Imaginé au départ pour le packaging de chocolats, biscuits, médicaments, et également comme machine de métrologie, le robot Delta a fait du chemin. Dans sa version haptique, il a récemment été utilisé pour piloter de robots lors d’opérations chirurgicales, ou pour faire de l’exploration sous-marine ultra-profonde. Il part à présent à la conquête de l’espace. «Cette version remarquable adaptée aux spécificités et contraintes l’espace élargit le «terrain de jeu» des robots delta», se réjouit Reymond Clavel. «Je félicite les ingénieurs de Force Dimension pour ce nouveau succès.»

En 1985, Reymond Clavel, directeur du Laboratoire de systèmes robotiques 2 (LSRO2) invente le premier robot delta.
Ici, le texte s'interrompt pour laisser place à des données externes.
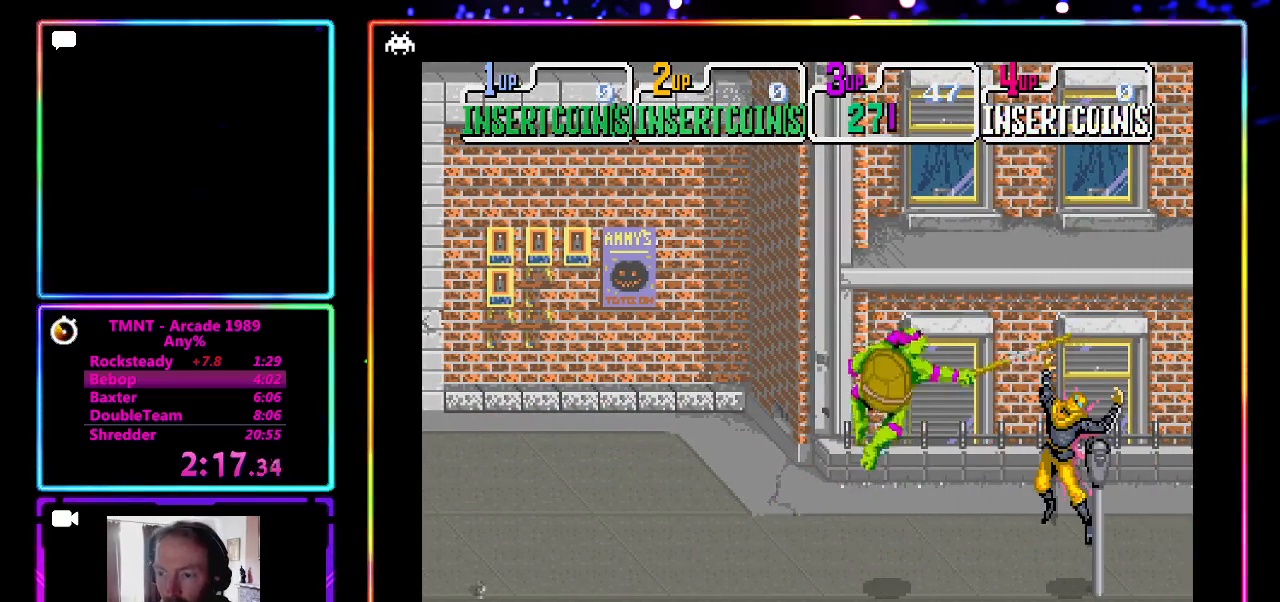
{"buttons": [], "left_stick": "right", "events": [[150, "left_stick", "center"], [233, "left_stick", "right"]]}
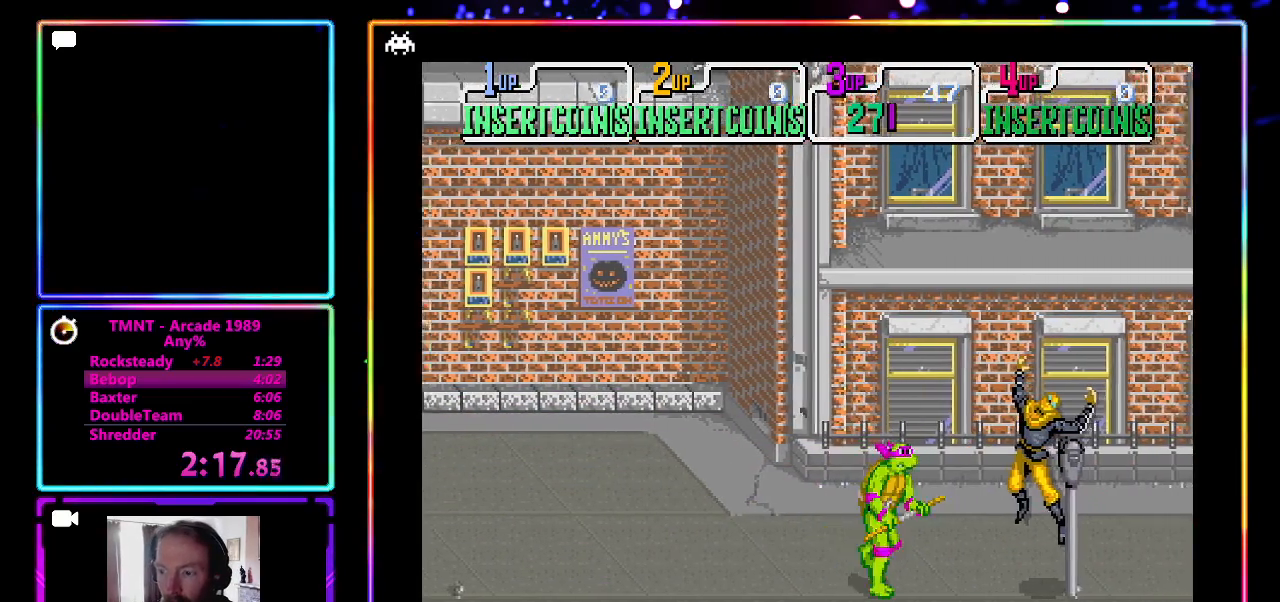
{"buttons": ["CROSS"], "left_stick": "right", "events": [[400, "CROSS", "down"]]}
Léger, précis et ultra-rapide, ce petit robot parallèle à trois bras et aux quatre degrés de liberté va rapidement révolutionner le domaine du packaging industriel mondial. Il est aujourd’hui décliné sous différentes formes, avec des applications allant du packaging à l’impression 3D, en passant par la chirurgie et même l’horlogerie. Avec Force Dimension, le robot Delta ajoute une nouvelle corde à son arc. Celle de la découverte spatiale.